Digestion in the Stomach

Digestion in the stomach takes place by the action of various enzymes and the movements, which are as follows-

  • As food enters the stomach, waves of peristalsis pass over the stomach every 15 to 25 seconds. Fundus has a storage function.
  • Each peristaltic wave moves gastric contents from the body of the stomach down into the antrum, a process known as propulsion.
  • Most food particles in the stomach are forced back into the body of the stomach, this process referred to as retropulsion.
  • These movements of gastric contents are mixed with gastric juice reduced to a liquid called chyme. They can pass through the pyloric sphincter, known as gastric emptying. Gastric emptying is a slow process, only about 3 mL of chyme moves through the pyloric sphincter at a time.
  • Foods remain in the fundus for about an hour without becoming mixed with gastric juice. During this time, digestion by salivary amylase from the salivary glands continues. churning action mixes chyme with acidic gastric juice, inactivating salivary amylase and activating lingual lipase which starts to digest triglycerides into fatty acids and diglycerides.
  • Parietal cells secrete hydrochloric acid (HCl).
  • Gastrin secreted by G cells (enteroendocrine), stimulates parietal cells to secrete more HCl in the presence of histamine.
  • The strongly acidic fluid of the stomach kills many microbes in food. HCl denatures proteins in food and stimulates the secretion of hormones that promote the flow of bile and pancreatic juice.

- WORK INSTRUCTION A
In the passage on stomach digestion, how much chyme moves through the pyloric sphincter at a time?
- WORK INSTRUCTION B
Continue the passage on stomach digestion from its last sentence.
The entries are separate material, not part of the stomach digestion passage.

- SUPPLIED MATERIAL
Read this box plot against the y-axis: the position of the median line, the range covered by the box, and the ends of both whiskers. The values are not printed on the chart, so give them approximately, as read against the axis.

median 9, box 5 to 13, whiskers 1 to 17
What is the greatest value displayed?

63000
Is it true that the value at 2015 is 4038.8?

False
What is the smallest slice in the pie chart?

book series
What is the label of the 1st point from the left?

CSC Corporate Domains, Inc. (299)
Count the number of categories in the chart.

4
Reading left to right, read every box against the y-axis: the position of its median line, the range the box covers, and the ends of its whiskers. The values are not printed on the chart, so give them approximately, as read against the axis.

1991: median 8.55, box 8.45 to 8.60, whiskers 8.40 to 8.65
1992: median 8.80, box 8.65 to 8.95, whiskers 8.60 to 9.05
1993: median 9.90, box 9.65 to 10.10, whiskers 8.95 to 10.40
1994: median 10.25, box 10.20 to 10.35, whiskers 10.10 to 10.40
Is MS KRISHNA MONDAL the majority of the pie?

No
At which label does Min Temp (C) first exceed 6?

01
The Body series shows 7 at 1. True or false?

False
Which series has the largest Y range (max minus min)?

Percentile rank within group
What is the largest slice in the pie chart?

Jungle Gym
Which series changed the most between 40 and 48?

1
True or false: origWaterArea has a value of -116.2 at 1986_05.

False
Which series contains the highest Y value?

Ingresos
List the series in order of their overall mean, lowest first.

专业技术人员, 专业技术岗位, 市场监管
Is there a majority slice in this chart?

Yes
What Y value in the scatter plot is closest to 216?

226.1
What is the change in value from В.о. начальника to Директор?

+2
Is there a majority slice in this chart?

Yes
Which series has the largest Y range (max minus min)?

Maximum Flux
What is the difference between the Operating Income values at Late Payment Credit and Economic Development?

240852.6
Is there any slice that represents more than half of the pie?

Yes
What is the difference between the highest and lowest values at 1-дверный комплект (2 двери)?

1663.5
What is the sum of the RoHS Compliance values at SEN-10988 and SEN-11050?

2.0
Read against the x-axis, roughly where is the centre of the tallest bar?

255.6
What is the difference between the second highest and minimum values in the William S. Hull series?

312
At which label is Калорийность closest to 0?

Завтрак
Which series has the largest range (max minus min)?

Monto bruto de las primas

- ANSWER SPACE A
About 3 mL.

- ANSWER SPACE B
  • A protein-digesting enzyme in the stomach is pepsin, which is secreted by chief cells. Pepsin breaking down a protein chain of many amino acids into smaller peptide fragments.
  • Pepsin is effective in the acidic environment of the stomach. Pepsin is secreted in an inactive form called pepsinogen. Pepsinogen is not converted into active pepsin until it comes in contact with hydrochloric acid secreted by parietal cells.
  • Stomach epithelial cells are protected from gastric juices by a layer of alkaline mucus secreted by surface mucous cells and mucous neck cells.
  • Gastric lipase, which splits triglycerides in fat molecules into fatty acids and monoglycerides.
  • A small number of nutrients are absorbed in the stomach. Mucous cells of the stomach absorb some water, ions, certain drugs, and alcohol.
  • Within 2 to 4 hours after eating a meal, the stomach has emptied its contents into the duodenum. Foods rich in carbohydrates spend the least time in the stomach, high-protein foods remain longer, and emptying is slowest after a meal containing large amounts of triglycerides.